Quel giorno grandi quantità di radioattività furono immesse nell'atmosfera. Il nostro Cantone, date le forte piogge, fu toccato maggiormente rispetto al resto del Paese. Oggi i residui sono minimi
BELLINZONA - Ricorre domani il 30° anniversario dell'incidente di Chernobyl, la principale causa di immissioni su scala mondiale di radionuclidi artificiali nell'ambiente. Quel giorno, grandi quantità di radioattività furono immesse nell'atmosfera sopra la località ucraina. Le particelle radioattive furono, nei giorni a seguire, trasportate con le masse d'aria in tutta Europa. E neppure la Svizzera e il Ticino furono risparmiati dalla nube tossica.
Ticino zona più toccata - Date le forti piogge che si ebbero in Ticino al passaggio della nuvola radioattiva, il nostro cantone - come ricorda il Laboratorio Cantonale in un comunicato odierno - raccolse i maggiori depositi di radioattività sul terreno e sulle piante in tutto il Paese.
Alcuni isotopi ancora misurabili - Alcuni residui di quelle piogge sono ancora riscontrabili tutt’oggi, e la misurazione compete, in Ticino, al Laboratorio Cantonale. «Alcune tracce degli isotopi più resistenti, in particolare il cesio 137 (circa 30 anni) e lo stronzio 90 (circa 29 anni), sono ancora misurabili nelle derrate alimentari».

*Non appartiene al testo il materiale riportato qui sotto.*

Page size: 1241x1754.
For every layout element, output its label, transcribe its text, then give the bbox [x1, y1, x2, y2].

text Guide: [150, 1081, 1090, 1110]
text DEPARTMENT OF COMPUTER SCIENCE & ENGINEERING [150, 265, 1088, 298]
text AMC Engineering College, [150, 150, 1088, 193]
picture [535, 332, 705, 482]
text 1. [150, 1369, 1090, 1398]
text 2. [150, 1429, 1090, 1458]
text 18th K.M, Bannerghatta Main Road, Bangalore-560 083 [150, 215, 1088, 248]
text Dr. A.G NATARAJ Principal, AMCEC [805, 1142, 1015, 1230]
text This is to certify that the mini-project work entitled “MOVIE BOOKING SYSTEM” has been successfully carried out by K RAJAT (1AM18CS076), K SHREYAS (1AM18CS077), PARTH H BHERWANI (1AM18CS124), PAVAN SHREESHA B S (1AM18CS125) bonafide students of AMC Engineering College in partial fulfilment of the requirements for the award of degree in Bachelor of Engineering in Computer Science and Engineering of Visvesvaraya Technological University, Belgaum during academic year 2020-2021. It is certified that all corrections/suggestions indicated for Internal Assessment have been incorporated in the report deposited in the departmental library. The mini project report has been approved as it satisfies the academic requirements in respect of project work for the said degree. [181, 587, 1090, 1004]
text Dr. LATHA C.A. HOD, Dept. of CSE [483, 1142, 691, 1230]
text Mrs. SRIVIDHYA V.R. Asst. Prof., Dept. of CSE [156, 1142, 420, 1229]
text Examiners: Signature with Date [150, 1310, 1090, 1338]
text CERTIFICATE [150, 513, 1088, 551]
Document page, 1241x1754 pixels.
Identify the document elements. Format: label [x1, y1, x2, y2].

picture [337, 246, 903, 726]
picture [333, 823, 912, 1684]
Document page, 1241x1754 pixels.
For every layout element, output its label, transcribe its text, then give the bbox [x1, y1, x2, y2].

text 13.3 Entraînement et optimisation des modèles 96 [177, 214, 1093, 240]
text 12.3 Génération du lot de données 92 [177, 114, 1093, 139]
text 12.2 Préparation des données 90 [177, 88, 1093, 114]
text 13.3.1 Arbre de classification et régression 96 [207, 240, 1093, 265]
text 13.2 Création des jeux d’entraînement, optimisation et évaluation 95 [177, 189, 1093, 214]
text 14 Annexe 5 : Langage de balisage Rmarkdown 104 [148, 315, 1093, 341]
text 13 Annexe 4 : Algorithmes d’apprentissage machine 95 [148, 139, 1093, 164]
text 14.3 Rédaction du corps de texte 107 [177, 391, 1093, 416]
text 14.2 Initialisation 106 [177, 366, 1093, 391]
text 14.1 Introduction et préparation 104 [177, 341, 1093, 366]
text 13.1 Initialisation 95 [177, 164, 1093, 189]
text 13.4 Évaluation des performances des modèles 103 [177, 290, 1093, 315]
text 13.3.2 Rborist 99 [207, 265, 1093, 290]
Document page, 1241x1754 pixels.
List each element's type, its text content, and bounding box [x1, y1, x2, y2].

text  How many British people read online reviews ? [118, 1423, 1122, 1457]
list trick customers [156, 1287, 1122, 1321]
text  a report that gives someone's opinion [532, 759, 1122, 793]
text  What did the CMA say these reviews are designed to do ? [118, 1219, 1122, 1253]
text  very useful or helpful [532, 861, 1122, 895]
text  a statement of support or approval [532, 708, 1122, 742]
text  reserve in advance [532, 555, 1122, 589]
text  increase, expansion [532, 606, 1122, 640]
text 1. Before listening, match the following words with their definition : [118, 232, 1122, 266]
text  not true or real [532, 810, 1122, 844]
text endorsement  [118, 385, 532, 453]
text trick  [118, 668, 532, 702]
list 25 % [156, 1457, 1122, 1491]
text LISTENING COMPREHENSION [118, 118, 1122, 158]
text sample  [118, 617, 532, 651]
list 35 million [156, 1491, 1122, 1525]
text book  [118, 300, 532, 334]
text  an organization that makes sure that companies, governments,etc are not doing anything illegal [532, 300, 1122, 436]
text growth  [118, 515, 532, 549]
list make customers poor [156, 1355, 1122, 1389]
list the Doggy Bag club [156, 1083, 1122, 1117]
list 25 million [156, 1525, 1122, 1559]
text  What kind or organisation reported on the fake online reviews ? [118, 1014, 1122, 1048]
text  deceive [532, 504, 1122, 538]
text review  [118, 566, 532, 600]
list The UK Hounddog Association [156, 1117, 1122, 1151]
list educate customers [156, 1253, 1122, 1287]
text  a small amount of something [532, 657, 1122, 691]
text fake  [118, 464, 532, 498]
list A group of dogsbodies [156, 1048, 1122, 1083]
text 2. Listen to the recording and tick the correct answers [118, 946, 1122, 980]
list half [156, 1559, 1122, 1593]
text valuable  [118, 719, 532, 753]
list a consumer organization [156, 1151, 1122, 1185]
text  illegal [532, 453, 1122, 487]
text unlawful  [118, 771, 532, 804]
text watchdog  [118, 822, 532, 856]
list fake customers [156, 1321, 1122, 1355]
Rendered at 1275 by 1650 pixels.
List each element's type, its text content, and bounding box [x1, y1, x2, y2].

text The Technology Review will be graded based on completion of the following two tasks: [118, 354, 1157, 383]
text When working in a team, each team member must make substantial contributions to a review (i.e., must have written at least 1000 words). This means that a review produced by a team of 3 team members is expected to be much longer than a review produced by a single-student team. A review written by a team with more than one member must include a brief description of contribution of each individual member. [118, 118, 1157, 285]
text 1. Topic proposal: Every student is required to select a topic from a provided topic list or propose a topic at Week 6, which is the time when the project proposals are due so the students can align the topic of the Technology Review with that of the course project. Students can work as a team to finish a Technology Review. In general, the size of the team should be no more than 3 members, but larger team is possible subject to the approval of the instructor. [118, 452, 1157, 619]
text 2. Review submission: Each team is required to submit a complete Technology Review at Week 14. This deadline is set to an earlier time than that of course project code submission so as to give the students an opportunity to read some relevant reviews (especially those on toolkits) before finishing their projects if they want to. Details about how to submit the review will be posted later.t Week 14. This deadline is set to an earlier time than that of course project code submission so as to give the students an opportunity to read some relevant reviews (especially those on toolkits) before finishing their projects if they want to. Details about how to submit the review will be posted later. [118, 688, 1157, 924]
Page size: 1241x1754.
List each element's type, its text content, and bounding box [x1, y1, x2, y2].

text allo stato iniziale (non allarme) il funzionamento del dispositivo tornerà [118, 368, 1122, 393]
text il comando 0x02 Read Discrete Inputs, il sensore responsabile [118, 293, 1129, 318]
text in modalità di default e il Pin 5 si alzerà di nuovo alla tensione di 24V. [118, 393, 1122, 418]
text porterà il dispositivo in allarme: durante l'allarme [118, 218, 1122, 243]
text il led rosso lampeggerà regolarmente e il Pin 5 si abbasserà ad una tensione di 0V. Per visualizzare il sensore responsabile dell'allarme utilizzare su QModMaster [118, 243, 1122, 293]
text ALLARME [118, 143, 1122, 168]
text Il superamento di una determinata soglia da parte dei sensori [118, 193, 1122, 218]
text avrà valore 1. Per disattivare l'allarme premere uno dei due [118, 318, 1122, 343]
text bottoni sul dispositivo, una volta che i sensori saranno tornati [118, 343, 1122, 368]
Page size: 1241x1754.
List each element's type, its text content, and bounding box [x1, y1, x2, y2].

«Livelli non preoccupanti» - Viste le ricadute radioattive maggiori sul Ticino per rapporto al resto del nostro paese, alcune derrate alimentari locali hanno presentato e presentano ancora oggi residui leggermente superiori alla media svizzera. Ma il laboratorio cantonale tranquillizza. «L’attività di monitoraggio in Ticino non è mai stata sospesa per questi motivi, ma livelli di contaminazione residuale non sono per nulla preoccupanti».
Selvaggina - La selvaggina è una delle categorie più a rischio contaminazione. «È risaputo che la selvaggina può ancora oggi risultare sensibilmente contaminata da cesio-137 a causa della ricaduta radioattiva generata da "Chernobyl"».
Tartufi dei cervi - E questo per le abitudini alimentari degli animali. «Sono ghiotti dei cosiddetti “tartufi dei cervi”, funghi non commestibili per l'uomo largamente diffusi nei boschi ticinesi». Questi funghi hanno la particolarità di assorbire una grande quantità di radioattività. «Non si può quindi escludere - sottolinea il laboratorio cantonale - che cinghiali, cervi, caprioli e camosci nutritisi con tali funghi in particolare tra agosto e settembre, possano mostrare picchi di positività radiologica, poi smaltita nei mesi successivi».
Casi in Piemonte, bene il Ticino - Casi di selvaggina contaminata sono stati segnalati nelle regioni piemontesi a ridosso del confine, ma dai rilevamenti sulla selvaggina nostrana, tutto è apparso in ordine. «Abbiamo monitorato a contaminazione radioattiva della carne di selvaggina in commercio. Per raggiungere lo scopo durante la stagione venatoria 2015 sono stati prelevati dalle macellerie distribuite sull’intero territorio cantonale 20 campioni di carne cruda di cervo, capriolo e camoscio catturati in Ticino. I risultati mostrano come in nessun caso siano stati superati i limiti di legge».
Funghi - I funghi sono considerati utili bioindicatori della radioattività ambientale poiché sono in grado di assorbire e trattenere il cesio presente nel terreno; questa loro peculiarità fa sì che la concentrazione media di cesio 137 nei funghi sia superiore a quella di tutti gli altri prodotti alimentari, con variazioni che dipendono sia dalla specie che dal luogo di prelievo.
Risultati tranquillizzanti - «Anche durante il 2015 è stato quindi eseguito un ampio monitoraggio con l’analisi di una serie di 37 campioni di funghi selvatici appartenenti a 6 specie commestibili, raccolti sul territorio ticinese da membri ticinesi dell’Associazione svizzera dei controllori di funghi. Il livello della contaminazione da Cs-137 nei funghi commestibili selvatici ticinesi è, a un trentennio dalla catastrofe di Chernobyl, assai contenuto».
Pesci e Latte - Nel 2014 è stata misurata la radioattività del latte di produzione nostrana. In questa matrice sono stati ricercati, oltre a cesio e potassio, anche i residui dello stronzio-90. Ma anche qui il Laboratorio Cantonale rassicura la popolazione: «Le contaminazioni nei pesci e nel latte ticinese, seppur leggermente superiori alla media svizzera, si situano abbondantemente al di sotto dei limiti di legge e sono di scarsa rilevanza dosimetrica: la situazione non desta la benchè minima preoccupazione».